— Par Jean Chatain —
L’ouvrage, soutenu par la Fondation Gabriel-Péri, analyse les diktats du Trésor français.
Créé en 1945, le franc CFA désigna d’abord la monnaie des « colonies françaises d’Afrique » ; une appellation qui, convenons-en, sonnait fâcheusement lorsque l’ère des indépendances fut formellement venue. D’où ce tour de passe-passe : le sigle est maintenu, mais est désormais censé se traduire par « franc de la communauté financière africaine ». Depuis, le franc français a disparu, mais le CFA perdure, symbole d’économies maintenues sous la coupe d’une tutelle en passe de se dédoubler : française et européenne…
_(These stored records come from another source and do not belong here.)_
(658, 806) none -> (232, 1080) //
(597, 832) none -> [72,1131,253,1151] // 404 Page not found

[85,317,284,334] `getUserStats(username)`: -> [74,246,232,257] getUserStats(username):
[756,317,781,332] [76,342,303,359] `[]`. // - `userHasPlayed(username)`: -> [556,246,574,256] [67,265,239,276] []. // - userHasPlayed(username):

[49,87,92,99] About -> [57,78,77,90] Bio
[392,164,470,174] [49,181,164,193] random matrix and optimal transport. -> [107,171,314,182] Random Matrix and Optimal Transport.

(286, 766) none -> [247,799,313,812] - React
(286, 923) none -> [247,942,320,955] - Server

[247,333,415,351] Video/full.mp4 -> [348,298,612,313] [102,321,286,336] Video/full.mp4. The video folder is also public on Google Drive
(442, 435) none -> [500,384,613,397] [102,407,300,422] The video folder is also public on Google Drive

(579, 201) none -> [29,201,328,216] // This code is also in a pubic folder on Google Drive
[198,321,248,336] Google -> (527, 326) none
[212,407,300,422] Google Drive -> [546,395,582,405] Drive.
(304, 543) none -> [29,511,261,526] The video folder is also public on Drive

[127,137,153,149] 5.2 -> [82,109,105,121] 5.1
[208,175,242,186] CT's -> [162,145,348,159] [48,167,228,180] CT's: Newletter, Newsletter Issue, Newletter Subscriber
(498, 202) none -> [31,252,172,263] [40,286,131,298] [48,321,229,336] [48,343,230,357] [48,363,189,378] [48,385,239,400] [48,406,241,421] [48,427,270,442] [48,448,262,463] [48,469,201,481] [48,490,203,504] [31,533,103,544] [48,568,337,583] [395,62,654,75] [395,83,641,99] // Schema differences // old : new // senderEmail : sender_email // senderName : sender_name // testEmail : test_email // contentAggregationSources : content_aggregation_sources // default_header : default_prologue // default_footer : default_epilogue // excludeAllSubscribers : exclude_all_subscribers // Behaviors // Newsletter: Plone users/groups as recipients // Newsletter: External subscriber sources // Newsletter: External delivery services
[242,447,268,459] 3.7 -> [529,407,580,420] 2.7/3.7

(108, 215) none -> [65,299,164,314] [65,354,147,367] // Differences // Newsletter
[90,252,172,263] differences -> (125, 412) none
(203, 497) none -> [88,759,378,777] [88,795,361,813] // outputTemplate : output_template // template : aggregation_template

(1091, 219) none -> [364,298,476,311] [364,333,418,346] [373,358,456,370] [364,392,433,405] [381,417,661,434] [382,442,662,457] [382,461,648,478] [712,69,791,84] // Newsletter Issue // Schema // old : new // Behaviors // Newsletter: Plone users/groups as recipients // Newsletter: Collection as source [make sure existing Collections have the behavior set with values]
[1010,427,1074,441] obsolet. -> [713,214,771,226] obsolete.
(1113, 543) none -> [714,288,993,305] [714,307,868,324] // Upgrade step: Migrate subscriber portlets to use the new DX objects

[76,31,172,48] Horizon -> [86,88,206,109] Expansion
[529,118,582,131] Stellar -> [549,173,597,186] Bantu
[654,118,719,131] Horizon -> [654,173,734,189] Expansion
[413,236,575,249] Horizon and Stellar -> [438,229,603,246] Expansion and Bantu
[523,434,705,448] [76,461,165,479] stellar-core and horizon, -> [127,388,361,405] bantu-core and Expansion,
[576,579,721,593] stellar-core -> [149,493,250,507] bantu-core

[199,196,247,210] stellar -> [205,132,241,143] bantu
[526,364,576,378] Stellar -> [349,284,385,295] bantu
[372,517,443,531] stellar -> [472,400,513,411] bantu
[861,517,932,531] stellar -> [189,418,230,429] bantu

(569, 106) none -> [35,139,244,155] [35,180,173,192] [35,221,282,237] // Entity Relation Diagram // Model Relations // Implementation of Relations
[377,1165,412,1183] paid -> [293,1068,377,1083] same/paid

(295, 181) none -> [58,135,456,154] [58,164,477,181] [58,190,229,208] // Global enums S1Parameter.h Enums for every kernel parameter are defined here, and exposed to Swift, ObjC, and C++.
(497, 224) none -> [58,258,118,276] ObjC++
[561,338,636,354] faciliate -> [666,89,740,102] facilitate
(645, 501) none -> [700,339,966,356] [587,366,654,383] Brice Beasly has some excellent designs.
L’héritage de la colonisation
La distinction entre monnaie métropolitaine donneuse d’ordres (le FF, franc français, hier, l’euro aujourd’hui) et monnaie serve (le CFA) reflète la nature spécifique des structures de l’économie coloniale, cantonnée au rôle exclusif de fournisseuse de matières premières. Ainsi les banques centrales africaines sont-elles contraintes de déposer 50 % de leurs réserves de change auprès du Trésor français sous prétexte de garantie de convertibilité de leur monnaie. Et leurs objectifs en matière de politique monétaire sont fixés non par elles-mêmes, en fonction des intérêts nationaux correspondants, mais au niveau de la zone franc globale par Paris, en fonction des exigences de l’ancienne puissance coloniale. La dévaluation brutale de 1994 (avec un CFA divisé par deux, du jour au lendemain, sur décision de Balladur) montre que, lorsque celle-ci est mécontente, le recours au bâton peut être rapide…
« La recherche d’une nouvelle organisation monétaire n’a de sens que si elle contribue à libérer les populations de ces régions des dominations économiques et politiques héritées du colonialisme et approfondies sous l’empire de la mondialisation financière », soulignent Denis Durand et Hédi Sraieb en conclusion de l’ouvrage. Rompre avec un système bancaire cartellisé (sous une domination française demeurant obsédée par la recherche de rentes de situation) est le préalable à l’engagement d’une stratégie de développement répondant aux aspirations des peuples.
Sortir l’Afrique de la servitude monétaire. À qui profite le franc CFA ? Ouvrage collectif réalisé sous la direction de Kako Nubukpo, Martial Ze Belinga, Bruno Tinel, Demba Moussa Dembele. Éditions la Dispute, 248 pages, 15 euros.